However, we do not need the whole network for producing the images' features - we will take only the part of it, just before the first __fully connected__ layer.

In [None]:
#take only the "head" that outputs the images' features
image_to_feats = model.features

In [None]:
image_to_feats.eval()

Let's have a look at our data:

Let us download, preprocess and store the features of the images in a pandas dataframe

In [None]:
dataset_class = DogBreedDataset(paths_doggies, image_to_feats, num_samples = 150)

In [None]:
datalist = dataset_class.load_dataset()

Let's create a pandas dataframe with all the features and labels. 

In [None]:
features, label = datalist[0]

In [None]:
columns = [f"feat_{i+1}" for i in range(len(features))]
df_doggies = pd.DataFrame(
    [feat for feat, lab in datalist],
    columns=columns)

df_doggies["y"] = [lab for feat, lab in datalist]

In [None]:
df_doggies.shape

In [None]:
df_doggies.head()

Turn the labels to Categorical type and create the dictionary, in case we would like to recover the original labels

In [None]:
df_doggies.y = pd.Categorical(df_doggies.y)

In [None]:
label_map = dict(enumerate(df_doggies.y.cat.categories) )

Collected data:
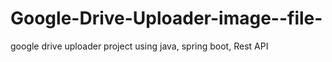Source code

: # Google-Drive-Uploader-image--file-
google drive uploader project using java, spring boot, Rest API 
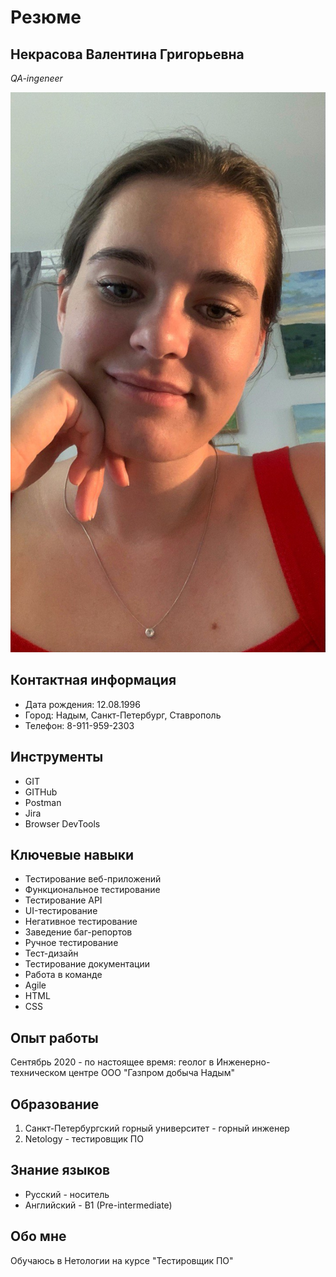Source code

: # Резюме

## Некрасова Валентина Григорьевна
*QA-ingeneer*

![Официального фото пока-что нет](\images\Фото.jpg)

## Контактная информация

* Дата рождения: 12.08.1996
* Город: Надым, Санкт-Петербург, Ставрополь
* Телефон: 8-911-959-2303

## Инструменты

* GIT
* GITHub
* Postman
* Jira
* Browser DevTools

## Ключевые навыки

* Тестирование веб-приложений
* Функциональное тестирование
* Тестирование API
* UI-тестирование
* Негативное тестирование
* Заведение баг-репортов
* Ручное тестирование
* Тест-дизайн
* Тестирование документации
* Работа в команде
* Agile
* HTML
* CSS

## Опыт работы

Сентябрь 2020 - по настоящее время:
геолог в Инженерно-техническом центре ООО "Газпром добыча Надым" 

## Образование

1. Санкт-Петербургский горный университет - горный инженер
2. Netology - тестировщик ПО

## Знание языков

* Русский - носитель
* Английский - B1 (Pre-intermediate)

## Обо мне

Обучаюсь в Нетологии на курсе "Тестировщик ПО"

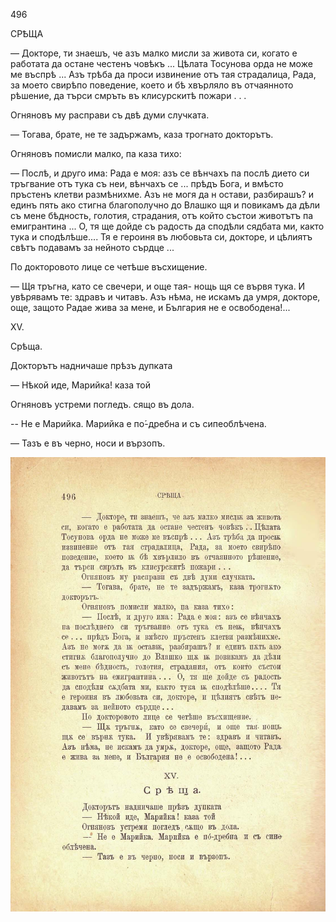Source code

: ﻿496

СРѢЩА

— Докторе, ти знаешъ, че азъ малко мисли за живота си, когато е работата да остане честенъ човѣкъ ... Цѣлата Тосунова орда не може ме въспрѣ ... Азъ трѣба да проси извинение отъ тая страдалица, Рада, за моето свирѣпо поведение, което и бѣ хвърляло въ отчаянното рѣшение, да търси смръть въ клисурскитѣ пожари . . .

Огняновъ му расправи съ двѣ думи случката.

— Тогава, брате, не те задържамъ, каза трогнато докторътъ.

Огняновъ помисли малко, па каза тихо:

— Послѣ, и друго има: Рада е моя: азъ се вѣнчахъ па послѣ дието си тръгвание отъ тука съ неи, вѣнчахъ се ... прѣдъ Бога, и вмѣсто пръстенъ клетви размѣнихме. Азъ не могя да н остави, разбирашъ? и единъ пять ако стигна благополучно до Влашко щя и повикамъ да дѣли съ мене бѣдность, голотия, страдания, отъ който състои животътъ па емигрантина ... О, тя ще дойде съ радость да сподѣли сядбата ми, както тука и сподѣлѣше.... Тя е героиня въ любовьта си, докторе, и цѣлиятъ свѣтъ подавамъ за нейното сърдце ...

По докторовото лице се четѣше въсхищение.

— Щя тръгна, като се свечери, и още тая- нощь щя се вървя тука. И увѣрявамъ те: здравъ и читавъ. Азъ нѣма, не искамъ да умря, докторе, още, защото Радае жива за мене, и България не е освободена!...

XV.

Срѣща.

Докторътъ надничаше прѣзъ дупката

— Нѣкой иде, Марийка! каза той

Огняновъ устреми погледъ. сящо въ дола.

-- Не е Марийка. Марийка е по́-дребна и съ сипеоблѣчена.

— Тазъ е въ черно, носи и вързопъ.

![original](images/549.jpg)

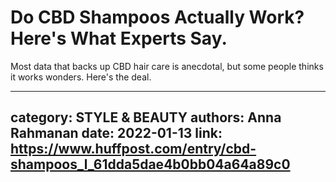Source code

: # Do CBD Shampoos Actually Work? Here's What Experts Say.

Most data that backs up CBD hair care is anecdotal, but some people thinks it works wonders. Here's the deal.

---
category: STYLE & BEAUTY
authors: Anna Rahmanan
date: 2022-01-13
link: https://www.huffpost.com/entry/cbd-shampoos_l_61dda5dae4b0bb04a64a89c0
---
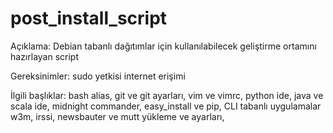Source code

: post_install_script
===================
Açıklama:
Debian tabanlı dağıtımlar için kullanılabilecek geliştirme ortamını hazırlayan script

Gereksinimler:
sudo yetkisi
internet erişimi

İlgili başlıklar:
bash alias,
git ve git ayarları,
vim ve vimrc,
python ide,
java ve scala ide,
midnight commander,
easy_install ve pip,
CLI tabanlı uygulamalar w3m, irssi, newsbauter ve mutt yükleme ve ayarları,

_What you have to do_:
Repeat word for word the stretch of the dog-breed features notebook from "Let's have a" through "datalist = dataset_class.load_dataset()".

_Answer section_:
Let's have a look at our data:

Let us download, preprocess and store the features of the images in a pandas dataframe

In [None]:
dataset_class = DogBreedDataset(paths_doggies, image_to_feats, num_samples = 150)

In [None]:
datalist = dataset_class.load_dataset()